In a focused-discovery challenge, the LAS practicum pitted teams of analysts and practitioners against a PNNL-created "fixed" model that could differentiate between human- and nonhuman-generated tweets. The teams attacked the fixed model by progressively generating more diversionary synthetic tweets.
The teams were equipped with Jupyter notebooks, a living record filled with initial code and a means to log its output. These notebooks, which were developed with technical contributions from PNNL, recorded the teams’ endeavors using visualizations, equations, and narratives.
First, as a group, the analysts listed ways to stymie the synthetic text detection model. Next, broken into teams, the analysts worked to discover and exploit the weakness of that fixed model. Teams made up of both coders and novices used a number of strategies to expose the fixed model to problematic adversarial approaches. These strategies included character level, synonym, nearest-neighbor substitutions, and the feature importance of phrases. Problematic aspects were recorded in the Jupyter notebooks and applied to other text models the analysts encountered.
The general safety and security of machine learning relies on the ability to detect a model’s risks, and to come to terms with these risks in order to consider deficiencies when machine learning is deployed. Intelligence community analysts helped their technical counterparts learn how to communicate vulnerabilities better.

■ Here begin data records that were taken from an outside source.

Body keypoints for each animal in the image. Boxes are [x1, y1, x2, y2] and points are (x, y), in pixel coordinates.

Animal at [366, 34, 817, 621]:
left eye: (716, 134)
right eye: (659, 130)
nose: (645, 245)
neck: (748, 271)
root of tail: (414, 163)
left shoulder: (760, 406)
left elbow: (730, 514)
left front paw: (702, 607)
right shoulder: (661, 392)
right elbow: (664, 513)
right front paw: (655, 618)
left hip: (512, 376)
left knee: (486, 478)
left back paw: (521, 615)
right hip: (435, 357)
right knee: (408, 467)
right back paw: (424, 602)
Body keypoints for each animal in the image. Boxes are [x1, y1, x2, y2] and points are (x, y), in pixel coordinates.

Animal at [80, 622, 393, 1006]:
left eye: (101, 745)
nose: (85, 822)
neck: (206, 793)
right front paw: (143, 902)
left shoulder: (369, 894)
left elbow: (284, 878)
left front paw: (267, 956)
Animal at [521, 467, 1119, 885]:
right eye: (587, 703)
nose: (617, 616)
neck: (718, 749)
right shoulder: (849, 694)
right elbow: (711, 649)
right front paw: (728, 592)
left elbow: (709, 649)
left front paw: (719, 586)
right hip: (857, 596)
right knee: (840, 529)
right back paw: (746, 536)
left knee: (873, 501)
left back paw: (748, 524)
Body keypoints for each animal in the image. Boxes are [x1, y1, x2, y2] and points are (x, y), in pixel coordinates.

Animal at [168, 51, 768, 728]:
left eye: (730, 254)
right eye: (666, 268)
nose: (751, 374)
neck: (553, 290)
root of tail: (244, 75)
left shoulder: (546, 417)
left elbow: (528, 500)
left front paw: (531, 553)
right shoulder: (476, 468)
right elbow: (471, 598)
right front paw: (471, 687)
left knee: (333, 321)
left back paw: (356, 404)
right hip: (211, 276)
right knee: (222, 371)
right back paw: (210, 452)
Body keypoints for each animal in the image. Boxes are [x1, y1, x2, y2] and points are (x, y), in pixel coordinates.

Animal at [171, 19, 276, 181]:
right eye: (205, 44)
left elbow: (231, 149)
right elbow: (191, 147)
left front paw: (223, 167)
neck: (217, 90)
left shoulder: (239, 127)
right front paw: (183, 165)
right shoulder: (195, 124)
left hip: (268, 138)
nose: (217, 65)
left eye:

At the same time, the technicians gave analysts a vocabulary for talking to model developers to make sure they were choosing the most robust model for their needs.
Opening pathways between analysts and technicians helps scientists build more robust models and prioritize resources in continued applications.
Kritzstein, a PNNL staff member based at LAS, looks forward to organizing similar activities and future PNNL/LAS collaborations. He and others saw the event as an opportunity to build on the success of PNNL’s integration with the LAS. They called that integration a natural fit for the kind of national laboratory engagement that identifies areas of mutual interest to collaboratively meet the needs of a partner community.
Ideally, future partnerships would include scientists, analysts, and members of the public. Creating technical relationships and unconventional pairings for analysis could help tackle national security challenges. Uniquely, LAS is an overt and collaborative intelligence community element on a college campus. Because of that, researchers can reach out to individuals without government clearance, including partners in industry and students.
“Around 90 percent of the work done at LAS is unclassified,” said Alyson Wilson, a North Carolina State University professor and LAS principal investigator.
The program, founded in 2013, includes faculty and students at eight universities, seven industry partners, and counterparts from national laboratories and government. PNNL has been an LAS collaborator since 2013 and has been fully integrated with LAS operations since 2017.